---- TEXT PROVIDED
Carnegie Mellon University

School of Music

Where artistry and innovation share center stage


August 17, 2010


Local concert life is about to become richer because the school of music at Carnegie Mellon University is expanding its offerings for the 2010-11 season. The music school has been named one of the top 10 in the nation by the author of Fiske Guide to Colleges. Starting in October, the school of music will introduce a new ensemble, the Carnegie Mellon Symphony, as well as present three special events.

“I thought it would be good to have an ensemble bigger than a chamber orchestra but not as large as the full philharmonic,” says Ronald Zollman, who became director of orchestral studies at the school in the fall of 2009.

Two of the pieces on the Carnegie Mellon Symphony’s debut program in October exemplify the repertoire Zollman has in mind — requiring few if any winds but a substantial string section. Ludwig van Beethoven’s Symphony No. 2 is scored for only pairs of winds, brass and timpani in addition to strings. Bela Bartok’s Music for Strings, Percussion and Celesta is written for two string orchestras, plus extra non-wind instruments.

The conductor says the symphony’s niche will allow it to be scheduled at the same time as the wind ensemble because the school has a large roster of wind and brass players. He intends the spring concert to be for divided string orchestra, such as Ralph Vaughan Williams Fantasia on a Theme of Thomas Tallis.

Dates for the Carnegie Mellon Symphony remain to be set, but performances will be in the Carnegie Music Hall in Oakland.
--------
_PROBLEM DESCRIPTION:_
Switch "season" to "year" and give the School of Music text again, from "Local concert life" to "fall of 2009.". The data that follows has nothing to do with the School of Music text.
---- EXTRACTED ENTRIES
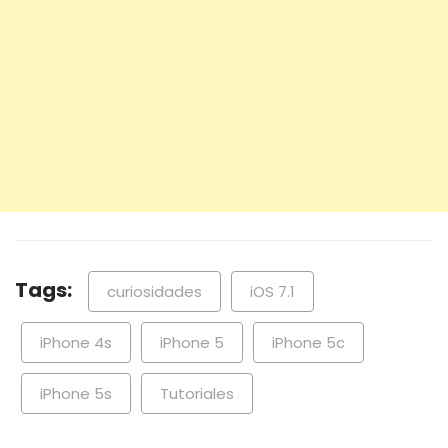
Tags:
curiosidades
iOS 7.1
iPhone 4s
iPhone 5
iPhone 5c
iPhone 5s
Tutoriales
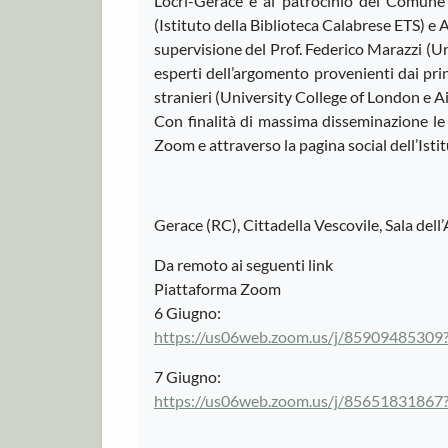
Locri-Gerace e al patrocinio del Comune d
(Istituto della Biblioteca Calabrese ETS) e A
supervisione del Prof. Federico Marazzi (Un
esperti dell’argomento provenienti dai princ
stranieri (University College of London e A
Con finalità di massima disseminazione le
Zoom e attraverso la pagina social dell’Isti
Gerace (RC), Cittadella Vescovile, Sala del
Da remoto ai seguenti link
Piattaforma Zoom
6 Giugno:
https://us06web.zoom.us/j/85909485
7 Giugno:
https://us06web.zoom.us/j/856518318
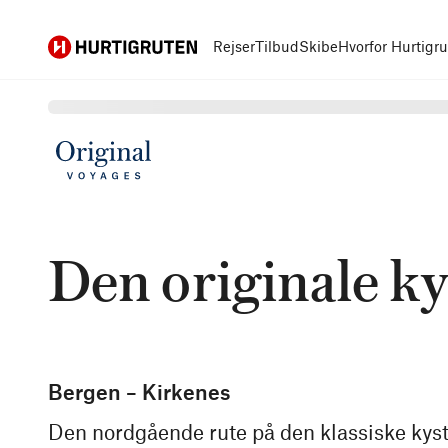
Hurtigruten
Rejser
Tilbud
Skibe
Hvorfor Hurtigr
Den originale k
Bergen – Kirkenes
Den nordgående rute på den klassiske kystr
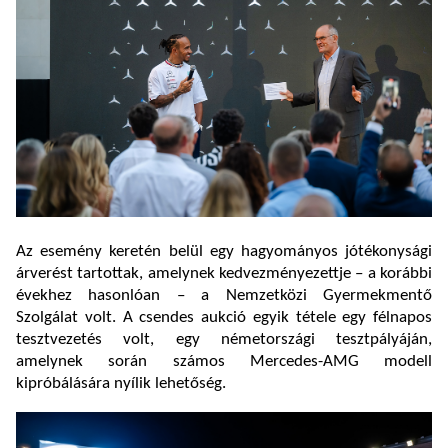
Az esemény keretén belül egy hagyományos jótékonysági
árverést tartottak, amelynek kedvezményezettje – a korábbi
évekhez hasonlóan – a Nemzetközi Gyermekmentő
Szolgálat volt. A csendes aukció egyik tétele egy félnapos
tesztvezetés volt, egy németországi tesztpályáján,
amelynek során számos Mercedes-AMG modell
kipróbálására nyílik lehetőség.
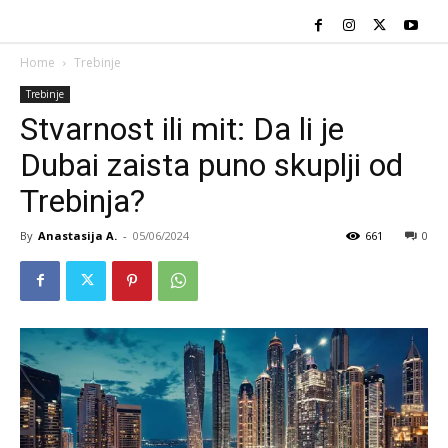
Home
Trebinje
Trebinje
Stvarnost ili mit: Da li je
Dubai zaista puno skuplji od
Trebinja?
By
Anastasija A.
-
05/06/2024
661
0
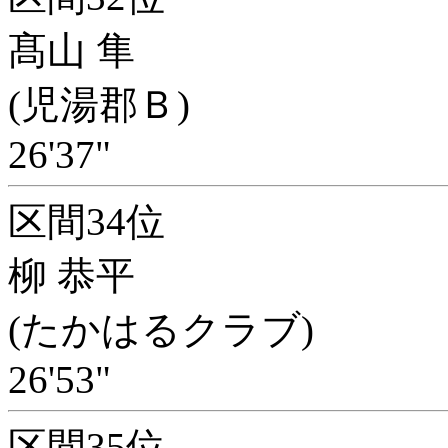
髙山 隼
(児湯郡Ｂ)
26'37"
区間34位
柳 恭平
(たかはるクラブ)
26'53"
区間35位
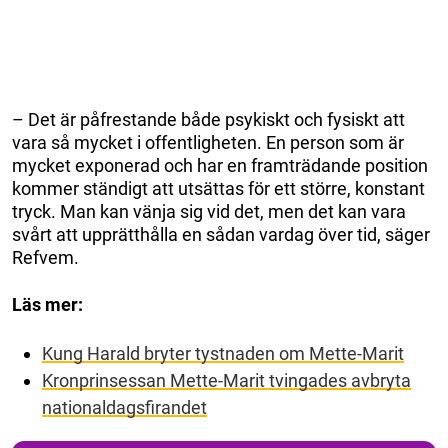
– Det är påfrestande både psykiskt och fysiskt att
vara så mycket i offentligheten. En person som är
mycket exponerad och har en framträdande position
kommer ständigt att utsättas för ett större, konstant
tryck. Man kan vänja sig vid det, men det kan vara
svårt att upprätthålla en sådan vardag över tid, säger
Refvem.
Läs mer:
Kung Harald bryter tystnaden om Mette-Marit
Kronprinsessan Mette-Marit tvingades avbryta
nationaldagsfirandet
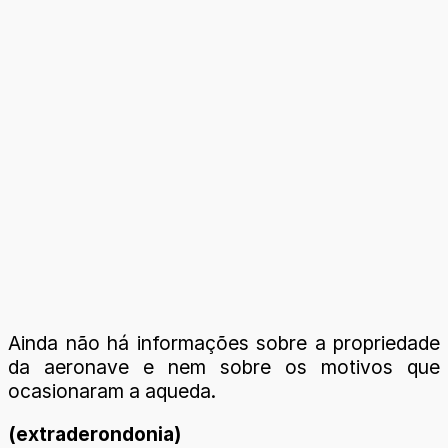
Ainda não há informações sobre a propriedade
da aeronave e nem sobre os motivos que
ocasionaram a aqueda.
(extraderondonia)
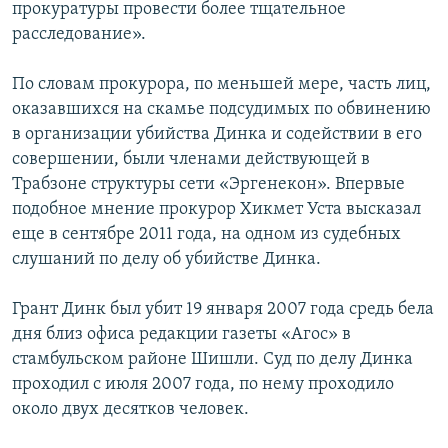
прокуратуры провести более тщательное
расследование».
По словам прокурора, по меньшей мере, часть лиц,
оказавшихся на скамье подсудимых по обвинению
в организации убийства Динка и содействии в его
совершении, были членами действующей в
Трабзоне структуры сети «Эргенекон». Впервые
подобное мнение прокурор Хикмет Уста высказал
еще в сентябре 2011 года, на одном из судебных
слушаний по делу об убийстве Динка.
Грант Динк был убит 19 января 2007 года средь бела
дня близ офиса редакции газеты «Агос» в
стамбульском районе Шишли. Суд по делу Динка
проходил с июля 2007 года, по нему проходило
около двух десятков человек.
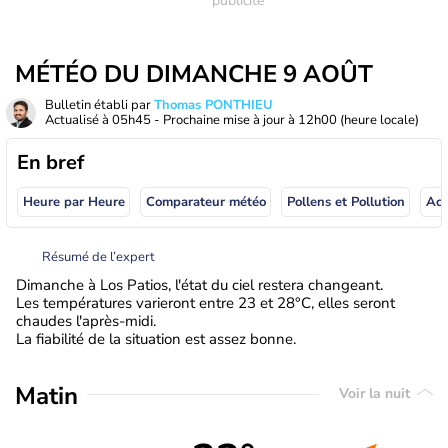
MÉTÉO DU DIMANCHE 9 AOÛT
Bulletin établi par
Thomas PONTHIEU
Actualisé à
05h45
- Prochaine mise à jour à
12h00
(heure locale)
En bref
Heure par Heure
Comparateur météo
Pollens et Pollution
Résumé de l’expert
Dimanche à Los Patios, l'état du ciel restera changeant.
Les températures varieront entre 23 et 28°C, elles seront
chaudes l'après-midi.
La fiabilité de la situation est assez bonne.
Matin
Voir la nuit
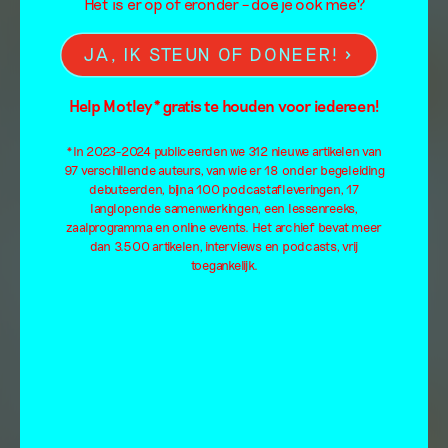
Het is er op of eronder – doe je ook mee?
JA, IK STEUN OF DONEER!
Help Motley* gratis te houden voor iedereen!
*In 2023-2024 publiceerden we 312 nieuwe artikelen van
97 verschillende auteurs, van wie er 18 onder begeleiding
debuteerden, bijna 100 podcastafleveringen, 17
langlopende samenwerkingen, een lessenreeks,
zaalprogramma en online events. Het archief bevat meer
dan 3.500 artikelen, interviews en podcasts, vrij
toegankelijk.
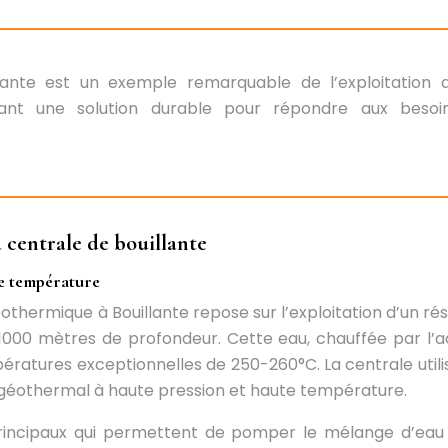
lante est un exemple remarquable de l’exploitation 
frant une solution durable pour répondre aux besoi
 centrale de bouillante
te température
othermique à Bouillante repose sur l’exploitation d’un rés
1000 mètres de profondeur. Cette eau, chauffée par l’ac
ératures exceptionnelles de 250-260°C. La centrale utili
e géothermal à haute pression et haute température.
 principaux qui permettent de pomper le mélange d’eau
--------
_RESPONSE:_
Local concert life is about to become richer because the school of music at Carnegie Mellon University is expanding its offerings for the 2010-11 year. The music school has been named one of the top 10 in the nation by the author of Fiske Guide to Colleges. Starting in October, the school of music will introduce a new ensemble, the Carnegie Mellon Symphony, as well as present three special events.

“I thought it would be good to have an ensemble bigger than a chamber orchestra but not as large as the full philharmonic,” says Ronald Zollman, who became director of orchestral studies at the school in the fall of 2009.